• The problem
The word "fleurs" occurs in some of the lines below; copy each of those lines.

• Records provided
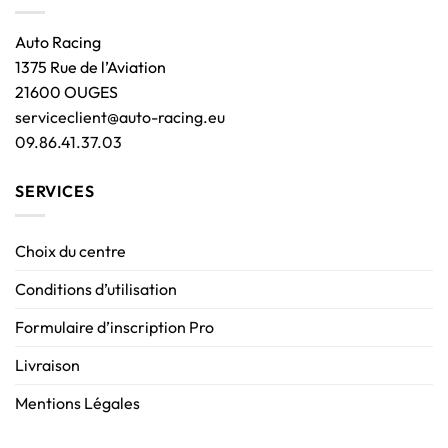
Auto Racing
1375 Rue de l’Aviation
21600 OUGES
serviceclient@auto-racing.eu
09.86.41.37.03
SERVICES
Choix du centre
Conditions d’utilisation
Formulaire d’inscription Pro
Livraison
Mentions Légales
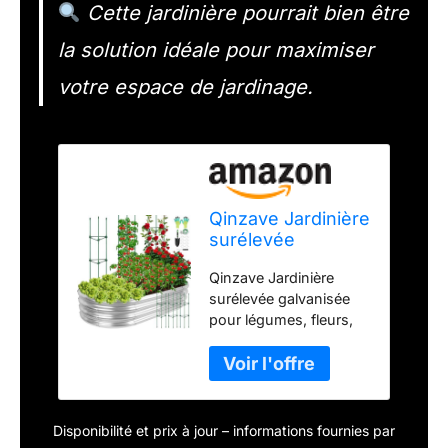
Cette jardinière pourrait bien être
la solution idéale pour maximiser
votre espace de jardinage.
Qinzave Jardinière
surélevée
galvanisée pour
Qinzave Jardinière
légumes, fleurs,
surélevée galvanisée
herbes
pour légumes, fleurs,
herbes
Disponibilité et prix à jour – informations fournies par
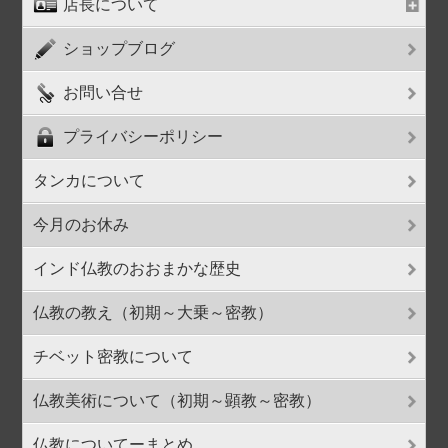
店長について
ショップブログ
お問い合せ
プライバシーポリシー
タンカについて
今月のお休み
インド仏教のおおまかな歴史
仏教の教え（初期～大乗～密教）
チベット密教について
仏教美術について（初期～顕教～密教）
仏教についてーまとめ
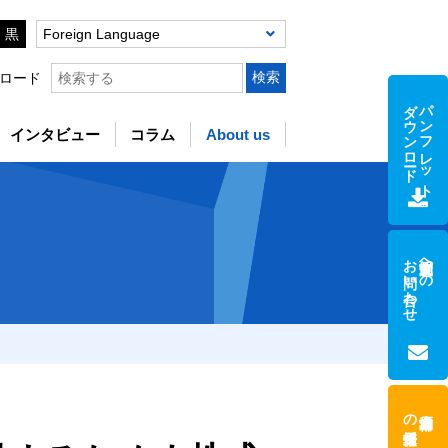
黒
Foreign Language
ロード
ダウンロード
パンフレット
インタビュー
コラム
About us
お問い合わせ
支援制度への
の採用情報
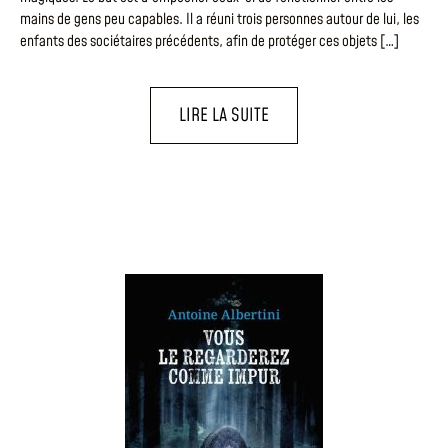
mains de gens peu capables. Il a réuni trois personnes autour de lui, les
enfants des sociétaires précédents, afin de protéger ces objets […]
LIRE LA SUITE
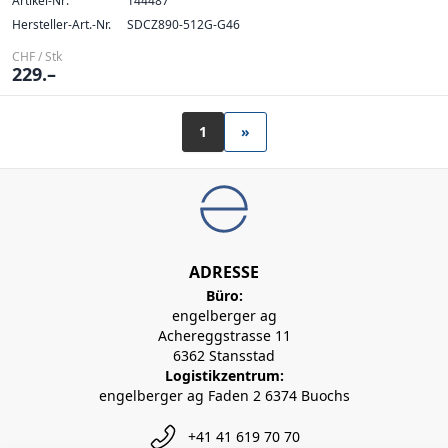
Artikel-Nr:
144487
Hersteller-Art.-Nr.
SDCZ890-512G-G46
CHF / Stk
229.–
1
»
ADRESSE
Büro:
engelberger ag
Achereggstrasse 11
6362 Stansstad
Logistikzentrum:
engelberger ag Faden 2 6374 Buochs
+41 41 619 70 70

• Response box
légumes, fleurs,
pour légumes, fleurs,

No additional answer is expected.